Removing Disparate Impact of Differentially Private Stochastic Gradient Descent on Model Accuracy
This addresses fairness issues in privacy-preserving machine learning for underrepresented groups, representing an incremental improvement over existing methods.
The paper tackles the problem of differential privacy in machine learning causing unequal utility loss across different groups, and proposes DPSGD-F, a modified method that adjusts sample contributions to remove this disparate impact, with experimental evaluation showing its effectiveness.

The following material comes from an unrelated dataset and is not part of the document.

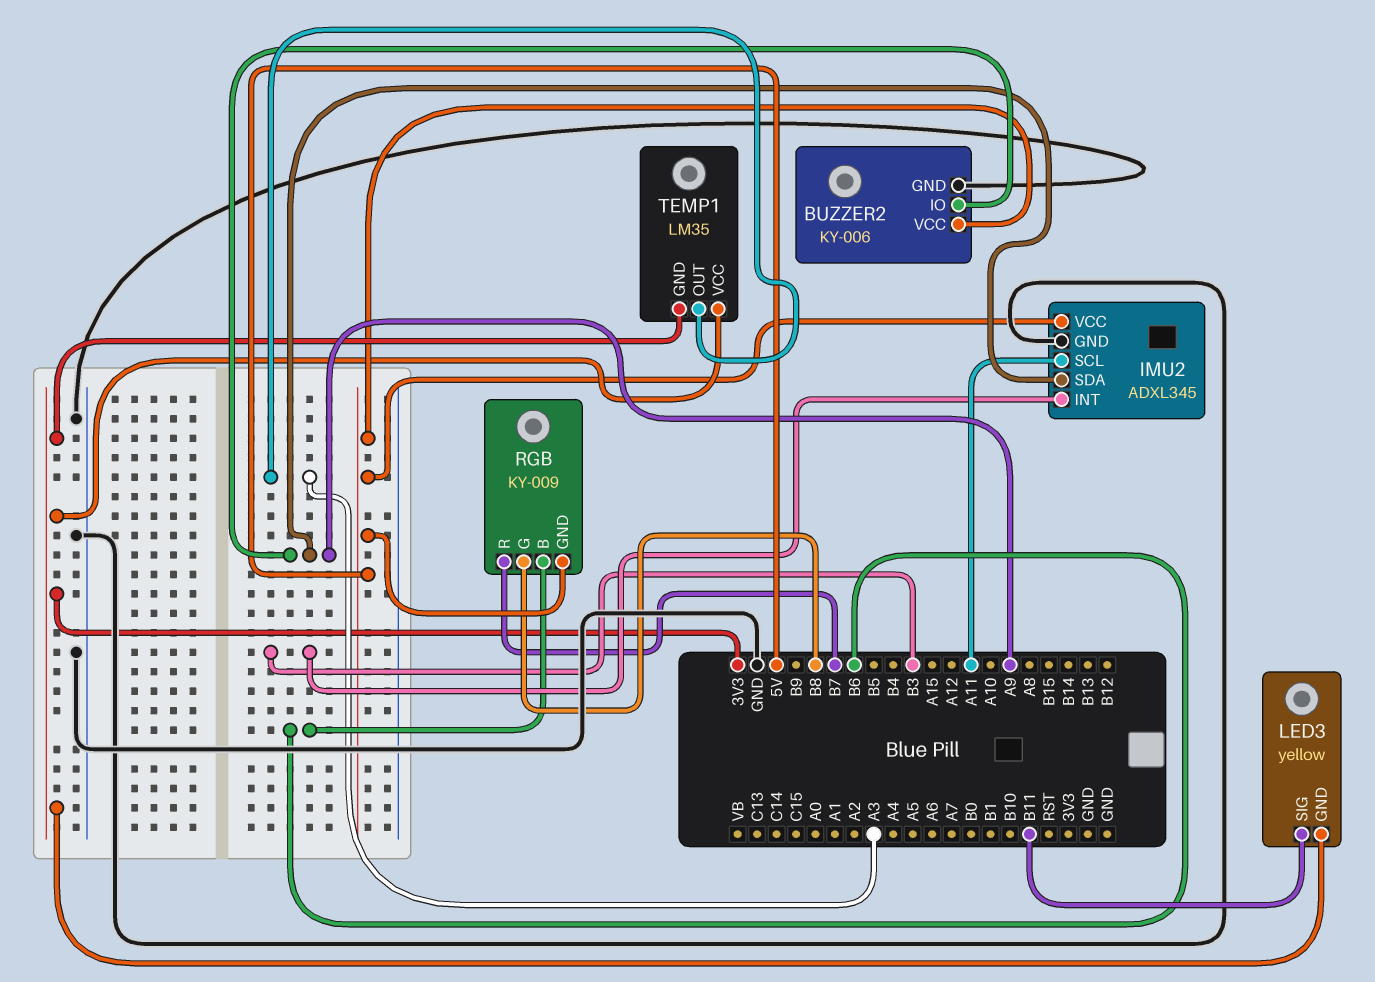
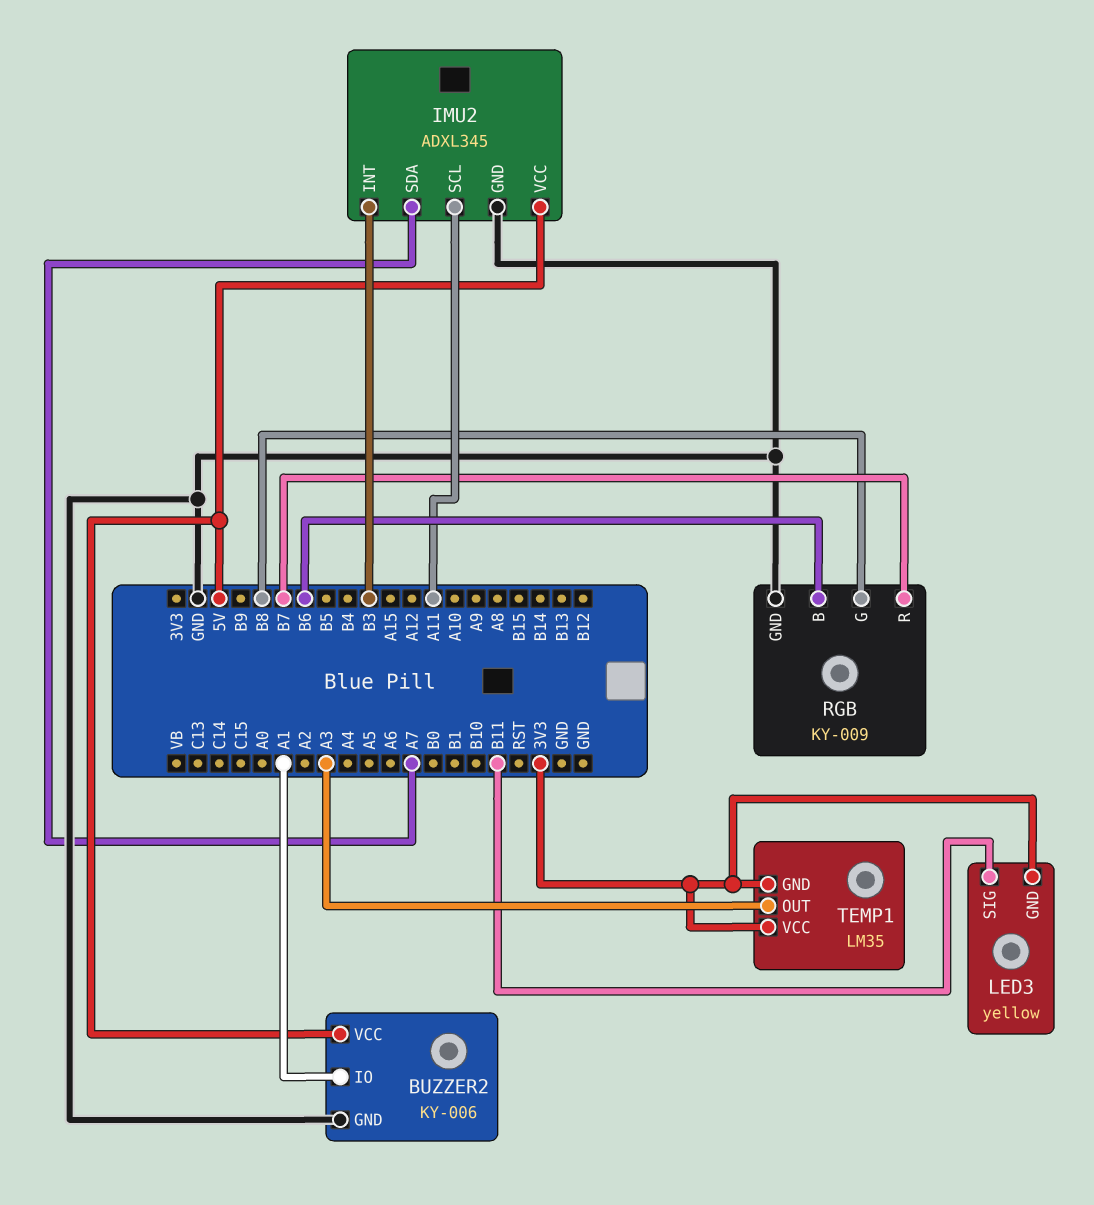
BUZZER2 pin IO: A9 -> A1
IMU2 pin SDA: A9 -> A7
RGB pin GND: 5V -> GND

When we enforce differential privacy in machine learning, the utility-privacy trade-off is different w.r.t. each group. Gradient clipping and random noise addition disproportionately affect underrepresented and complex classes and subgroups, which results in inequality in utility loss. In this work, we analyze the inequality in utility loss by differential privacy and propose a modified differentially private stochastic gradient descent (DPSGD), called DPSGD-F, to remove the potential disparate impact of differential privacy on the protected group. DPSGD-F adjusts the contribution of samples in a group depending on the group clipping bias such that differential privacy has no disparate impact on group utility. Our experimental evaluation shows how group sample size and group clipping bias affect the impact of differential privacy in DPSGD, and how adaptive clipping for each group helps to mitigate the disparate impact caused by differential privacy in DPSGD-F.